SOURCE:
══════

L’affaire est d’une telle importance que le pape Boniface VIII se fit même réveiller en pleine nuit pour entendre le récit de l’exploit flamand…

La paix
Les Français prennent leur revanche en 1304 à Mons-en-Pévèle. D’ailleurs le roi s’y bat en première ligne…

Charles VI lavera l’affront dans le sang à West-Rozebeke en 1382 : il vient reprendre les éperons, qui rejoignent une église de Dijon… et incendie la ville.

Le 23 juin 1305, par le traité d’Athis-sur-Orge, Philippe le Bel annexe les villes de Lille, de Douai et de Béthune et fixe alors la frontière qui dure encore aujourd’hui.

D’abord, faire payer les Brugeois et leurs mâtines : Philippe le Bel se voit autorisé à déporter 3.000 Brugeois, soit le dixième de la population pour les forcer au repentir par des pèlerinages. Une chance pour Bruges, c’est que ce qui aurait fait la ruine économique de la cité est commué en 1307 en une amende de 300.000 livres ?

Dans les villes, les métiers s’imposent au pouvoir communal et les villes prospèrent, se peuplant encore. Une croissance qui dure jusqu’à l’insurrection contre Maximilien d’Autriche, veuf de Marie de Bourgogne, en 1482, échec qui entama le déclin brugeois.

D’autres révoltes
C’est que la Flandre a encore la capacité de se révolter. Quelques décennies plus tard, c’est Gand qui connaît l’émotion populaire.
Son gouverneur Guy de Nevers commet l’erreur de faire alliance avec la France qui entre en guerre contre l’Angleterre. La Guerre de cent ans vient de commencer.

Evidemment, les Anglais arrêtent dès 1336 le commerce de la laine avec les villes flamandes. Gand en tire l’essentiel de ses revenus, toute la région connaît la ruine. Jacques van Artevelde sauve la situation en signant une nouvelle alliance avec l’Angleterre en rencontrant Edouard III à Anvers en 1339 mais plus encore, il signe avec les autres provinces les «Traités de 1339» dans lesquels les provinces se promettent assistance et monnaie commune… sans l’aval du roi de France.

══════

DONNÉES BRUTES:
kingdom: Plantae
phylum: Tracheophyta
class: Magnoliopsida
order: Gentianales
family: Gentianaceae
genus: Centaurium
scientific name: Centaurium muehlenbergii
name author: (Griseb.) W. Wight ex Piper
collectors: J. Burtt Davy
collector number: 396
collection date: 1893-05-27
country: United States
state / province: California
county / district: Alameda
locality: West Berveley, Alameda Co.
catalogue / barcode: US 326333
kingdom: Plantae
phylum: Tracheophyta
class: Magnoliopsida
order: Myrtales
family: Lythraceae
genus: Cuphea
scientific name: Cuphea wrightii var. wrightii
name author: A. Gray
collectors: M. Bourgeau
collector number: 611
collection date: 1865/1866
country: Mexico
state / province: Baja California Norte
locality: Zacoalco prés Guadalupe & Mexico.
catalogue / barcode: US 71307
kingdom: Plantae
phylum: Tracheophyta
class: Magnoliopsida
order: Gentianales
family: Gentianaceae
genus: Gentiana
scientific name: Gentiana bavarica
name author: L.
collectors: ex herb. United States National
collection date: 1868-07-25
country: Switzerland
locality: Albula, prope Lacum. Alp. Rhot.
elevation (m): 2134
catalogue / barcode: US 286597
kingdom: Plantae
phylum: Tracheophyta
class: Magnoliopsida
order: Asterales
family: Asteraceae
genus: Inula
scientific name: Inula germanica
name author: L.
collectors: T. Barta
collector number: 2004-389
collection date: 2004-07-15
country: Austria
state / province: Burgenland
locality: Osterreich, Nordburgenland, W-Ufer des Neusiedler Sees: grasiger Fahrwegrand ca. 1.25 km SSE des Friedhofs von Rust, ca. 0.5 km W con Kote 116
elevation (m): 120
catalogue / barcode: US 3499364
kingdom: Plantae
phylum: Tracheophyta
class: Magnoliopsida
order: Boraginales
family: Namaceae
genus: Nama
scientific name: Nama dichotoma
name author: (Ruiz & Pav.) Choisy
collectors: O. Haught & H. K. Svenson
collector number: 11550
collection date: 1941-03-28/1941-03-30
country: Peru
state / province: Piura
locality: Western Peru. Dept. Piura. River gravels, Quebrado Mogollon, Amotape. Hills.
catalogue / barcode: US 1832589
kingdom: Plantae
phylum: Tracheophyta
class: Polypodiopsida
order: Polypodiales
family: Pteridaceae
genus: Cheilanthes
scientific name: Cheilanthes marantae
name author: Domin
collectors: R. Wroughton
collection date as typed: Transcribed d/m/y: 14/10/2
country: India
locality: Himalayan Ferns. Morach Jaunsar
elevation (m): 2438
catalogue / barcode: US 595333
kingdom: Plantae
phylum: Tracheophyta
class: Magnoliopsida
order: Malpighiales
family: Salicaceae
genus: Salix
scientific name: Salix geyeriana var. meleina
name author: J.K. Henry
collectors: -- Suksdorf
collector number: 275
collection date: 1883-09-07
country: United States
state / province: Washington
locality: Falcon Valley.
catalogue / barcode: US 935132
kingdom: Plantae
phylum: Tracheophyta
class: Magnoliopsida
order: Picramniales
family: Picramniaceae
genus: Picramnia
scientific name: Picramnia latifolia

══════

CONSIGNE:
Réécrivez sous forme de liste le paragraphe de la source qui commence par « Evidemment, les Anglais arrêtent », en conservant ses faits principaux.

RÉPONSE ATTENDUE:
- Dès 1336, les Anglais arrêtent le commerce de la laine avec les villes flamandes.
- Gand, qui en tire l'essentiel de ses revenus, et toute la région connaissent la ruine.
- Jacques van Artevelde redresse la situation en 1339 en signant une nouvelle alliance avec l'Angleterre, lors d'une rencontre avec Édouard III à Anvers.
- Il signe aussi avec les autres provinces les « Traités de 1339 », par lesquels elles se promettent assistance et monnaie commune, sans l'aval du roi de France.